Culture Clash (Still) in America rocks with agitprop at Berkeley Rep. Rating:
From a previous review of the 2006 Berkeley Rep world premiere production of Zorro in Hell: “Agitprop theater is alive and well in the San Francisco Bay Area with Berkeley denizens often providing impetus and bodies to do the job. This time the impetus and bodies originated in San Francisco’s Mission District from a Chicano/Latino Trio (Richard Montoya, Ric Salinas and Herbert Sigüenza) called Culture Clash. Don’t call them “Hispanic” which, they have always insisted is a word used only for census taking. They have been performing “political satire, social commentary, stand-up comedy, performance art, spoken word and agitprop Chicano Teatro” for 20 years.” They are now in their 35th year and their performance of Culture Class (Still) in America cements and if possible improved their reputation.
The last outing in the Bay Area was American Night: The Ballad of Juan José by CalShakes in Bruhn’s Amphitheatre in 2016 after its world premier at the Oregon Shakespeare Festival in 2010. The present world premiere production of Culture Clash (Still) in America has partially been stitched together with the help of director Lisa Petersen and includes some of the scenes from past shows.
Sex therapist Dr. Ruth (Ruth Westheimer) said “A lesson taught with humor is a lesson learned.” The rolling laughter in the audience at the Peet’s Theatre on the opening indicated that lessons were being learned big time scene after scene. Those scenes are intricately performed and mostly satirical vignettes of social injustice imbedded in our present day mores. It begins with the interrogation by members of ICE of a Mexican man who was separated from his young daughter at the border. Then with a cogent slightly humorous line all three break the fourth wall engaging with the audience. Throughout the show the trio use this device never allowing the evening to become depressing by laughing with their characters and never at them.
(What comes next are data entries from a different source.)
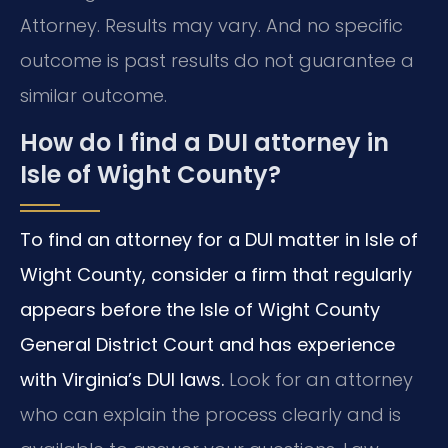
Attorney. Results may vary. And no specific
outcome is past results do not guarantee a
similar outcome.
How do I find a DUI attorney in
Isle of Wight County?
To find an attorney for a DUI matter in Isle of
Wight County, consider a firm that regularly
appears before the Isle of Wight County
General District Court and has experience
with Virginia’s DUI laws.
Look for an attorney
who can explain the process clearly and is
The trio invest the qualities of multiple ethnicities including White, Black Asian, Arabic and others. They also take on the characteristics of straight and transgender women never denigrating them. Equal weight is given to a black preacher and a Muslim in prayer.
Every scene is a quality performance but you will not have difficulty picking a favorite. One early hysterical/satiric scene of an interview of Francis (with an I) and husband Todd who earn their living from cleaning up after hurricanes. This is hysterically balanced when the smallest member of trio (Salinas?) gives a demonstration of how differently the salsa is danced by the various Latin cultures.
A locale is inserted when two Berkeley grandmothers sitting in highchairs get stoned and pass out reefers to the audience. Poor Orinda is tagged as the place where “uninteresting” and possible MAGA people live.
The staging and graphics alone are worth the price of admission. It is an evening of great agitprop performed with a humorous bent that will make you seriously consider a second visit to fully appreciate the blatant but tempered lesson to be learned through humor.
This is a must see production lasting about 90 minutes without an intermission.
CAST: Richard Montoya, Ricardo Salinas, Herbert Siguenza
PRODUCTION STAFF: Scenic Design, Christopher Acebo; Costume Design, Carolyn Mazuca; Lighting and Projection Design, Tom Ontiveros; Composer and Sound Design, Paul James Prendergast; Stage Manager, Dani Bae.
Kedar K. Adour, MD
(l to r) Richard Montoya, Herbert Siguenza, and Ricardo Salinas in Berkeley Rep’s production of Culture Clash (Still) in America, written and performed by Culture Clash, directed by Lisa Peterson.